Could you rewrite every line of the material below as a numbered list, leaving out any blank lines?

◆ DATA TO USE
►
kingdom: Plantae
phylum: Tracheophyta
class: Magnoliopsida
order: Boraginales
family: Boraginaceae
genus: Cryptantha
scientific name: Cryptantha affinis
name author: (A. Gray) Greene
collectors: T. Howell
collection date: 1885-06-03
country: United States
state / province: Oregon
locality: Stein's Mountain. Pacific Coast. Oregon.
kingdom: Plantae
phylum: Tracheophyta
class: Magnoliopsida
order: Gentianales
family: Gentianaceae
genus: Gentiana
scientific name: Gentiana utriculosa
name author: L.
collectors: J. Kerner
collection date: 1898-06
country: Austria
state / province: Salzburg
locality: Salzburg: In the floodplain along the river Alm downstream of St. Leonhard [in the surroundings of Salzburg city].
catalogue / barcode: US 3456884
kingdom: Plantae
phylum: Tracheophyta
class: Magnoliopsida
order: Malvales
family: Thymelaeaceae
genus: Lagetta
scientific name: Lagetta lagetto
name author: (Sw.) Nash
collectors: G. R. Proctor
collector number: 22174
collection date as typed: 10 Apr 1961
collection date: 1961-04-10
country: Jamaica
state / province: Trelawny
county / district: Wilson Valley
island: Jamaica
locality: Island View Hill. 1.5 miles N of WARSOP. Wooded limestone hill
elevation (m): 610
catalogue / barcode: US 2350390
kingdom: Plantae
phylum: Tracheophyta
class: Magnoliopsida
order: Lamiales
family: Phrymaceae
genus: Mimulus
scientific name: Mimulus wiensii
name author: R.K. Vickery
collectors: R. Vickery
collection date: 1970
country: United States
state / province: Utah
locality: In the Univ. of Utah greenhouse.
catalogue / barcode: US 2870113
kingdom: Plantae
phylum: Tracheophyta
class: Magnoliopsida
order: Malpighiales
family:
◄
◆ ANSWER TO THE PROBLEM
1. kingdom: Plantae
2. phylum: Tracheophyta
3. class: Magnoliopsida
4. order: Boraginales
5. family: Boraginaceae
6. genus: Cryptantha
7. scientific name: Cryptantha affinis
8. name author: (A. Gray) Greene
9. collectors: T. Howell
10. collection date: 1885-06-03
11. country: United States
12. state / province: Oregon
13. locality: Stein's Mountain. Pacific Coast. Oregon.
14. kingdom: Plantae
15. phylum: Tracheophyta
16. class: Magnoliopsida
17. order: Gentianales
18. family: Gentianaceae
19. genus: Gentiana
20. scientific name: Gentiana utriculosa
21. name author: L.
22. collectors: J. Kerner
23. collection date: 1898-06
24. country: Austria
25. state / province: Salzburg
26. locality: Salzburg: In the floodplain along the river Alm downstream of St. Leonhard [in the surroundings of Salzburg city].
27. catalogue / barcode: US 3456884
28. kingdom: Plantae
29. phylum: Tracheophyta
30. class: Magnoliopsida
31. order: Malvales
32. family: Thymelaeaceae
33. genus: Lagetta
34. scientific name: Lagetta lagetto
35. name author: (Sw.) Nash
36. collectors: G. R. Proctor
37. collector number: 22174
38. collection date as typed: 10 Apr 1961
39. collection date: 1961-04-10
40. country: Jamaica
41. state / province: Trelawny
42. county / district: Wilson Valley
43. island: Jamaica
44. locality: Island View Hill. 1.5 miles N of WARSOP. Wooded limestone hill
45. elevation (m): 610
46. catalogue / barcode: US 2350390
47. kingdom: Plantae
48. phylum: Tracheophyta
49. class: Magnoliopsida
50. order: Lamiales
51. family: Phrymaceae
52. genus: Mimulus
53. scientific name: Mimulus wiensii
54. name author: R.K. Vickery
55. collectors: R. Vickery
56. collection date: 1970
57. country: United States
58. state / province: Utah
59. locality: In the Univ. of Utah greenhouse.
60. catalogue / barcode: US 2870113
61. kingdom: Plantae
62. phylum: Tracheophyta
63. class: Magnoliopsida
64. order: Malpighiales
65. family:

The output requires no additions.